Search the entries for the word "format". Copy every line that holds it.

Saved entries =>
##############################
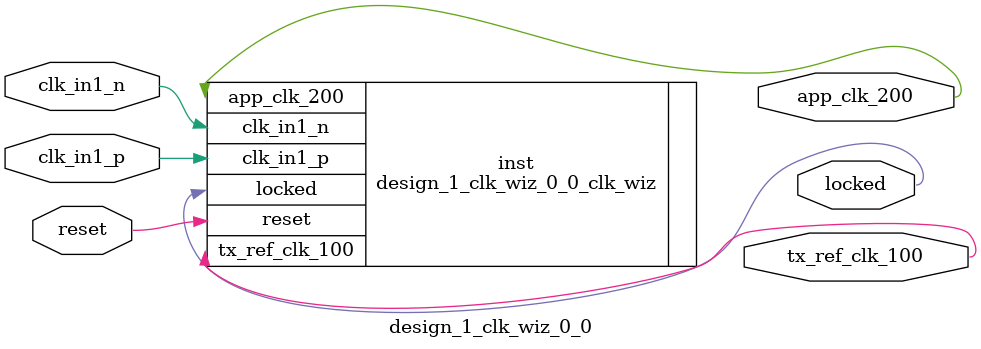
<source format=v>


`timescale 1ps/1ps

(* CORE_GENERATION_INFO = "design_1_clk_wiz_0_0,clk_wiz_v6_0_16_0_0,{component_name=design_1_clk_wiz_0_0,use_phase_alignment=false,use_min_o_jitter=false,use_max_i_jitter=false,use_dyn_phase_shift=false,use_inclk_switchover=false,use_dyn_reconfig=false,enable_axi=0,feedback_source=FDBK_AUTO,PRIMITIVE=MMCM,num_out_clk=2,clkin1_period=2.500,clkin2_period=10.0,use_power_down=false,use_reset=true,use_locked=true,use_inclk_stopped=false,feedback_type=SINGLE,CLOCK_MGR_TYPE=NA,manual_override=false}" *)

module design_1_clk_wiz_0_0 
 (
  // Clock out ports
  output        tx_ref_clk_100,
  output        app_clk_200,
  // Status and control signals
  input         reset,
  output        locked,
 // Clock in ports
  input         clk_in1_p,
  input         clk_in1_n
 );

  design_1_clk_wiz_0_0_clk_wiz inst
  (
  // Clock out ports  
  .tx_ref_clk_100(tx_ref_clk_100),
  .app_clk_200(app_clk_200),
  // Status and control signals               
  .reset(reset), 
  .locked(locked),
 // Clock in ports
  .clk_in1_p(clk_in1_p),
  .clk_in1_n(clk_in1_n)
  );

endmodule

</source>
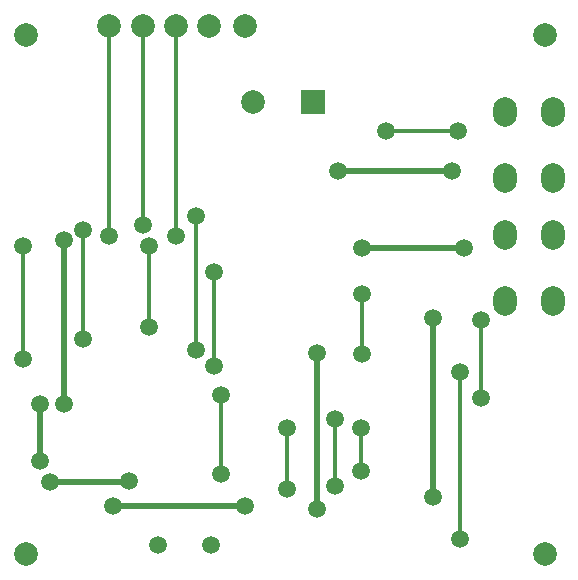
<source format=gbr>
%TF.GenerationSoftware,Altium Limited,Altium Designer,21.2.1 (34)*%
G04 Layer_Physical_Order=1*
G04 Layer_Color=6711008*
%FSLAX25Y25*%
%MOIN*%
%TF.SameCoordinates,9F7D5B0E-9DD4-4BF0-BF89-A6B7BC673C6C*%
%TF.FilePolarity,Positive*%
%TF.FileFunction,Copper,L1,Top,Signal*%
%TF.Part,Single*%
G01*
G75*
%TA.AperFunction,Conductor*%
%ADD10C,0.01181*%
%ADD11C,0.01968*%
%TA.AperFunction,ComponentPad*%
%ADD12O,0.07874X0.09843*%
%ADD13R,0.07874X0.07874*%
%ADD14C,0.07874*%
%ADD15C,0.05906*%
%TA.AperFunction,ViaPad*%
%ADD16C,0.07874*%
%ADD17C,0.05906*%
D10*
X132000Y153000D02*
X156000D01*
X163500Y63839D02*
Y90000D01*
X123500Y39500D02*
Y54000D01*
X99000Y33500D02*
Y54000D01*
X30994Y119939D02*
X31000Y119946D01*
X30994Y83494D02*
Y119939D01*
X46112Y36000D02*
X46331Y36219D01*
X156500Y17000D02*
Y72500D01*
X115000Y34669D02*
Y56861D01*
X124000Y78500D02*
Y98500D01*
X77000Y38500D02*
Y65000D01*
X51000Y121500D02*
Y188000D01*
X52985Y87444D02*
X53000Y87458D01*
Y114500D01*
X68500Y80000D02*
Y124500D01*
X62000Y118000D02*
Y188000D01*
X39500Y118000D02*
Y188000D01*
X74500Y74500D02*
Y106000D01*
X11000Y77062D02*
X11031Y77031D01*
X11000Y77062D02*
Y114500D01*
D11*
X24500Y62000D02*
Y116500D01*
X124000Y114000D02*
X158000D01*
X41000Y28000D02*
X85000D01*
X20000Y36000D02*
X46112D01*
X16500Y43000D02*
Y62000D01*
X109000Y27000D02*
Y79000D01*
X116000Y139500D02*
X154000D01*
X147500Y31000D02*
Y90500D01*
D12*
X187500Y118213D02*
D03*
X171752D02*
D03*
Y96165D02*
D03*
X187500D02*
D03*
Y159213D02*
D03*
X171752D02*
D03*
Y137165D02*
D03*
X187500D02*
D03*
D13*
X107500Y162500D02*
D03*
D14*
X87500D02*
D03*
D15*
X73716Y15000D02*
D03*
X56000D02*
D03*
D16*
X11811Y185039D02*
D03*
X185039D02*
D03*
Y11811D02*
D03*
X11811D02*
D03*
X73000Y188000D02*
D03*
X85000D02*
D03*
X51000D02*
D03*
X62000D02*
D03*
X39500D02*
D03*
D17*
X132000Y153000D02*
D03*
X163500Y63839D02*
D03*
Y90000D02*
D03*
X156000Y153000D02*
D03*
X123500Y54000D02*
D03*
Y39500D02*
D03*
X99000Y33500D02*
D03*
Y54000D02*
D03*
X30994Y83494D02*
D03*
X31000Y119946D02*
D03*
X24500Y116500D02*
D03*
Y62000D02*
D03*
X124000Y114000D02*
D03*
X158000D02*
D03*
X41000Y28000D02*
D03*
X85000D02*
D03*
X20000Y36000D02*
D03*
X46331Y36219D02*
D03*
X16500Y43000D02*
D03*
Y62000D02*
D03*
X156500Y17000D02*
D03*
Y72500D02*
D03*
X109000Y79000D02*
D03*
X116000Y139500D02*
D03*
X115000Y34669D02*
D03*
Y56861D02*
D03*
X109000Y27000D02*
D03*
X124000Y78500D02*
D03*
X77000Y38500D02*
D03*
Y65000D02*
D03*
X51000Y121500D02*
D03*
X53000Y114500D02*
D03*
X68500Y124500D02*
D03*
Y80000D02*
D03*
X62000Y118000D02*
D03*
X39500D02*
D03*
X74500Y106000D02*
D03*
Y74500D02*
D03*
X52985Y87444D02*
D03*
X147500Y31000D02*
D03*
Y90500D02*
D03*
X154000Y139500D02*
D03*
X11031Y77031D02*
D03*
X11000Y114500D02*
D03*
X124000Y98500D02*
D03*
%TF.MD5,20bd315b0cb90aaa43a16d885cd616aa*%
M02*

</source>
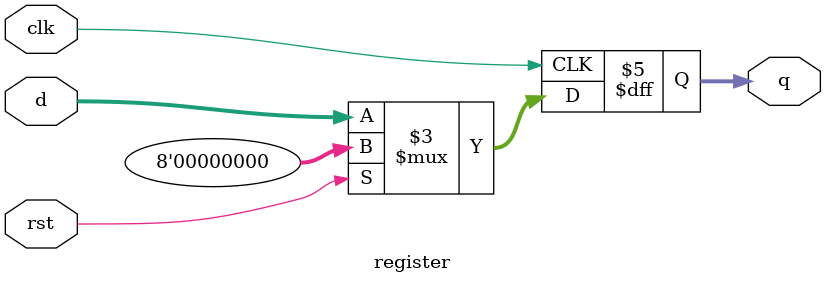
<source format=sv>
module register #(
	
	parameter WIDTH = 8 // Default size is 8 bits
)(
	//io
	input logic [WIDTH - 1:0] d,
	input logic rst,
	input logic clk,
	output logic [WIDTH - 1:0] q

);

	//sequential
	always_ff @(posedge clk) begin
		if(rst) begin
			q <= '0; // Sets entire bus to 0
		end else begin
			q <= d;
		end
	end
	
endmodule
</source>
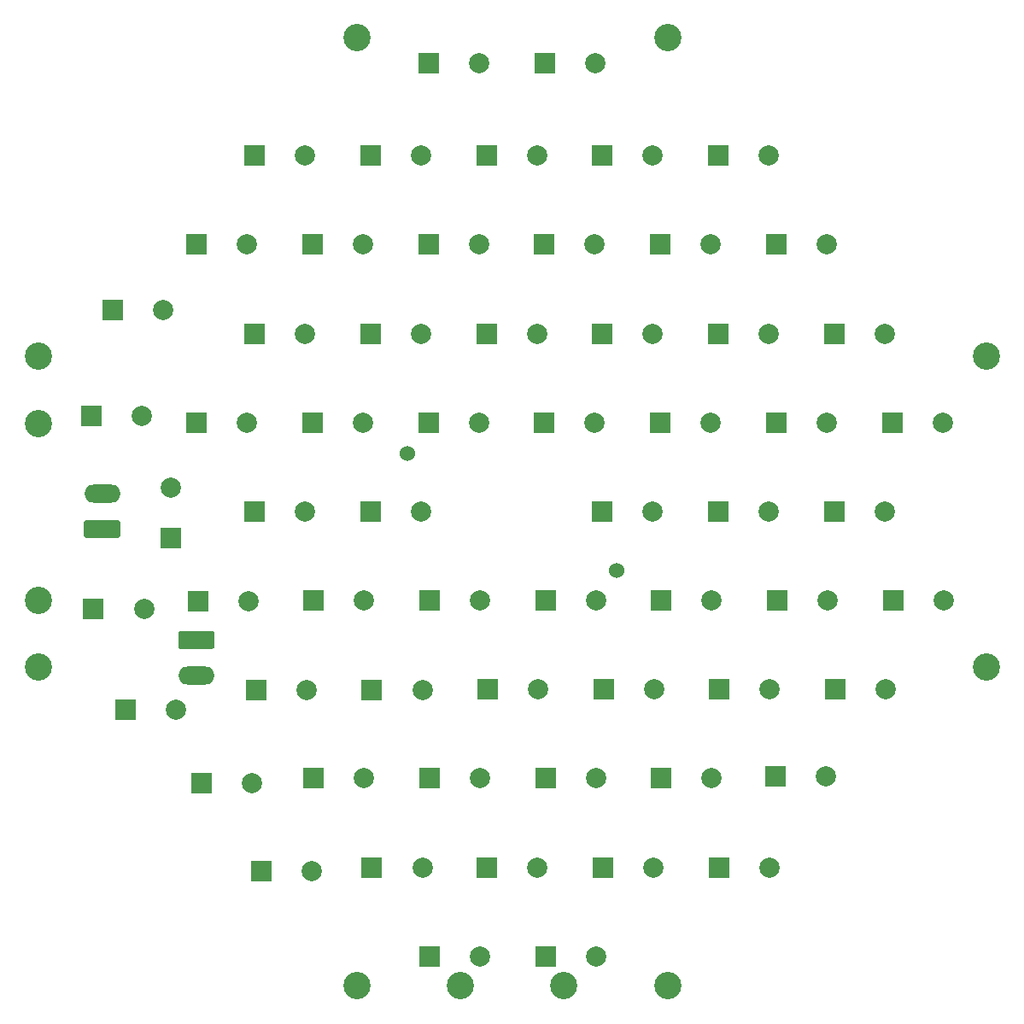
<source format=gbr>
%TF.GenerationSoftware,KiCad,Pcbnew,5.1.10*%
%TF.CreationDate,2021-07-04T18:04:24+02:00*%
%TF.ProjectId,test_10,74657374-5f31-4302-9e6b-696361645f70,0.1*%
%TF.SameCoordinates,Original*%
%TF.FileFunction,Soldermask,Bot*%
%TF.FilePolarity,Negative*%
%FSLAX46Y46*%
G04 Gerber Fmt 4.6, Leading zero omitted, Abs format (unit mm)*
G04 Created by KiCad (PCBNEW 5.1.10) date 2021-07-04 18:04:24*
%MOMM*%
%LPD*%
G01*
G04 APERTURE LIST*
%ADD10C,2.000000*%
%ADD11R,2.000000X2.000000*%
%ADD12C,1.524000*%
%ADD13O,3.600000X1.800000*%
%ADD14C,2.700000*%
G04 APERTURE END LIST*
D10*
%TO.C,LS62*%
X363300000Y-240500000D03*
D11*
X358300000Y-240500000D03*
%TD*%
D10*
%TO.C,LS61*%
X408300000Y-294100000D03*
D11*
X403300000Y-294100000D03*
%TD*%
D10*
%TO.C,LS60*%
X396800000Y-294100000D03*
D11*
X391800000Y-294100000D03*
%TD*%
D12*
%TO.C,D1*%
X410362593Y-255788495D03*
X389637407Y-244211505D03*
%TD*%
D13*
%TO.C,J2*%
X359350000Y-248200000D03*
G36*
G01*
X360900000Y-252600000D02*
X357800000Y-252600000D01*
G75*
G02*
X357550000Y-252350000I0J250000D01*
G01*
X357550000Y-251050000D01*
G75*
G02*
X357800000Y-250800000I250000J0D01*
G01*
X360900000Y-250800000D01*
G75*
G02*
X361150000Y-251050000I0J-250000D01*
G01*
X361150000Y-252350000D01*
G75*
G02*
X360900000Y-252600000I-250000J0D01*
G01*
G37*
%TD*%
D10*
%TO.C,LS59*%
X380100000Y-285600000D03*
D11*
X375100000Y-285600000D03*
%TD*%
D10*
%TO.C,LS58*%
X391100000Y-285300000D03*
D11*
X386100000Y-285300000D03*
%TD*%
D10*
%TO.C,LS32*%
X431300000Y-258750000D03*
D11*
X426300000Y-258750000D03*
%TD*%
D10*
%TO.C,LS56*%
X425550000Y-267600000D03*
D11*
X420550000Y-267600000D03*
%TD*%
D10*
%TO.C,LS57*%
X396800000Y-276400000D03*
D11*
X391800000Y-276400000D03*
%TD*%
D10*
%TO.C,LS55*%
X431200000Y-241200000D03*
D11*
X426200000Y-241200000D03*
%TD*%
D10*
%TO.C,LS54*%
X425450000Y-250000000D03*
D11*
X420450000Y-250000000D03*
%TD*%
D10*
%TO.C,LS53*%
X419800000Y-258750000D03*
D11*
X414800000Y-258750000D03*
%TD*%
D10*
%TO.C,LS52*%
X414050000Y-267600000D03*
D11*
X409050000Y-267600000D03*
%TD*%
D10*
%TO.C,LS51*%
X436950000Y-250000000D03*
D11*
X431950000Y-250000000D03*
%TD*%
D10*
%TO.C,LS50*%
X396750000Y-205500000D03*
D11*
X391750000Y-205500000D03*
%TD*%
D10*
%TO.C,LS49*%
X390950000Y-232350000D03*
D11*
X385950000Y-232350000D03*
%TD*%
D10*
%TO.C,LS48*%
X396700000Y-223500000D03*
D11*
X391700000Y-223500000D03*
%TD*%
D10*
%TO.C,LS47*%
X413950000Y-214650000D03*
D11*
X408950000Y-214650000D03*
%TD*%
D10*
%TO.C,LS46*%
X366700000Y-269600000D03*
D11*
X361700000Y-269600000D03*
%TD*%
D10*
%TO.C,LS45*%
X379450000Y-250000000D03*
D11*
X374450000Y-250000000D03*
%TD*%
D10*
%TO.C,LS44*%
X385200000Y-241200000D03*
D11*
X380200000Y-241200000D03*
%TD*%
D10*
%TO.C,LS43*%
X402450000Y-232350000D03*
D11*
X397450000Y-232350000D03*
%TD*%
D10*
%TO.C,LS42*%
X408200000Y-223500000D03*
D11*
X403200000Y-223500000D03*
%TD*%
D10*
%TO.C,LS41*%
X425450000Y-214650000D03*
D11*
X420450000Y-214650000D03*
%TD*%
D10*
%TO.C,LS19*%
X408200000Y-241200000D03*
D11*
X403200000Y-241200000D03*
%TD*%
D10*
%TO.C,LS10*%
X419800000Y-276400000D03*
D11*
X414800000Y-276400000D03*
%TD*%
D10*
%TO.C,LS38*%
X373850000Y-258850000D03*
D11*
X368850000Y-258850000D03*
%TD*%
D10*
%TO.C,LS37*%
X402500000Y-285250000D03*
D11*
X397500000Y-285250000D03*
%TD*%
D10*
%TO.C,LS31*%
X391100000Y-267700000D03*
D11*
X386100000Y-267700000D03*
%TD*%
D10*
%TO.C,LS40*%
X385300000Y-276400000D03*
D11*
X380300000Y-276400000D03*
%TD*%
D10*
%TO.C,LS39*%
X442700000Y-241200000D03*
D11*
X437700000Y-241200000D03*
%TD*%
D10*
%TO.C,LS36*%
X408300000Y-276400000D03*
D11*
X403300000Y-276400000D03*
%TD*%
D10*
%TO.C,LS35*%
X437050000Y-267600000D03*
D11*
X432050000Y-267600000D03*
%TD*%
D10*
%TO.C,LS34*%
X442800000Y-258750000D03*
D11*
X437800000Y-258750000D03*
%TD*%
D10*
%TO.C,LS33*%
X431100000Y-276250000D03*
D11*
X426100000Y-276250000D03*
%TD*%
D10*
%TO.C,LS20*%
X373700000Y-241200000D03*
D11*
X368700000Y-241200000D03*
%TD*%
D10*
%TO.C,LS18*%
X436950000Y-232350000D03*
D11*
X431950000Y-232350000D03*
%TD*%
D10*
%TO.C,LS17*%
X419700000Y-241200000D03*
D11*
X414700000Y-241200000D03*
%TD*%
D10*
%TO.C,LS16*%
X413950000Y-250000000D03*
D11*
X408950000Y-250000000D03*
%TD*%
D10*
%TO.C,LS15*%
X408300000Y-258750000D03*
D11*
X403300000Y-258750000D03*
%TD*%
D10*
%TO.C,LS14*%
X402550000Y-267600000D03*
D11*
X397550000Y-267600000D03*
%TD*%
D10*
%TO.C,LS13*%
X408250000Y-205500000D03*
D11*
X403250000Y-205500000D03*
%TD*%
D10*
%TO.C,LS12*%
X431200000Y-223500000D03*
D11*
X426200000Y-223500000D03*
%TD*%
D10*
%TO.C,LS11*%
X425450000Y-232350000D03*
D11*
X420450000Y-232350000D03*
%TD*%
D10*
%TO.C,LS30*%
X414000000Y-285250000D03*
D11*
X409000000Y-285250000D03*
%TD*%
D10*
%TO.C,LS29*%
X363500000Y-259600000D03*
D11*
X358500000Y-259600000D03*
%TD*%
D10*
%TO.C,LS28*%
X396800000Y-258750000D03*
D11*
X391800000Y-258750000D03*
%TD*%
D10*
%TO.C,LS27*%
X379600000Y-267700000D03*
D11*
X374600000Y-267700000D03*
%TD*%
D10*
%TO.C,LS26*%
X366200000Y-247600000D03*
D11*
X366200000Y-252600000D03*
%TD*%
D10*
%TO.C,LS25*%
X419700000Y-223500000D03*
D11*
X414700000Y-223500000D03*
%TD*%
D10*
%TO.C,LS24*%
X413950000Y-232350000D03*
D11*
X408950000Y-232350000D03*
%TD*%
D10*
%TO.C,LS23*%
X396700000Y-241200000D03*
D11*
X391700000Y-241200000D03*
%TD*%
D10*
%TO.C,LS22*%
X390950000Y-250000000D03*
D11*
X385950000Y-250000000D03*
%TD*%
D10*
%TO.C,LS21*%
X385300000Y-258750000D03*
D11*
X380300000Y-258750000D03*
%TD*%
D10*
%TO.C,LS9*%
X379450000Y-214650000D03*
D11*
X374450000Y-214650000D03*
%TD*%
D10*
%TO.C,LS8*%
X365400000Y-230000000D03*
D11*
X360400000Y-230000000D03*
%TD*%
D10*
%TO.C,LS7*%
X373700000Y-223500000D03*
D11*
X368700000Y-223500000D03*
%TD*%
D10*
%TO.C,LS6*%
X390950000Y-214650000D03*
D11*
X385950000Y-214650000D03*
%TD*%
D10*
%TO.C,LS5*%
X425500000Y-285250000D03*
D11*
X420500000Y-285250000D03*
%TD*%
D10*
%TO.C,LS4*%
X379450000Y-232350000D03*
D11*
X374450000Y-232350000D03*
%TD*%
D10*
%TO.C,LS3*%
X385200000Y-223500000D03*
D11*
X380200000Y-223500000D03*
%TD*%
D10*
%TO.C,LS2*%
X402450000Y-214650000D03*
D11*
X397450000Y-214650000D03*
%TD*%
D10*
%TO.C,LS1*%
X374200000Y-276900000D03*
D11*
X369200000Y-276900000D03*
%TD*%
D13*
%TO.C,J1*%
X368700000Y-266200000D03*
G36*
G01*
X367150000Y-261800000D02*
X370250000Y-261800000D01*
G75*
G02*
X370500000Y-262050000I0J-250000D01*
G01*
X370500000Y-263350000D01*
G75*
G02*
X370250000Y-263600000I-250000J0D01*
G01*
X367150000Y-263600000D01*
G75*
G02*
X366900000Y-263350000I0J250000D01*
G01*
X366900000Y-262050000D01*
G75*
G02*
X367150000Y-261800000I250000J0D01*
G01*
G37*
%TD*%
D14*
%TO.C,H12*%
X394866666Y-297000000D03*
%TD*%
%TO.C,H11*%
X405133332Y-297000000D03*
%TD*%
%TO.C,H10*%
X384600000Y-203000000D03*
%TD*%
%TO.C,H9*%
X415400000Y-297000000D03*
%TD*%
%TO.C,H8*%
X447000000Y-234600000D03*
%TD*%
%TO.C,H7*%
X447000000Y-265400000D03*
%TD*%
%TO.C,H6*%
X353000000Y-258736250D03*
%TD*%
%TO.C,H5*%
X353000000Y-241263750D03*
%TD*%
%TO.C,H4*%
X384600000Y-297000000D03*
%TD*%
%TO.C,H3*%
X353000000Y-265400000D03*
%TD*%
%TO.C,H2*%
X415400000Y-203000000D03*
%TD*%
%TO.C,H1*%
X353000000Y-234600000D03*
%TD*%
M02*

</source>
##############################
Your response =>
<source format=v>
<source format=gbr>
<source format=sv>
<source format=gbr>
G04 Gerber Fmt 4.6, Leading zero omitted, Abs format (unit mm)*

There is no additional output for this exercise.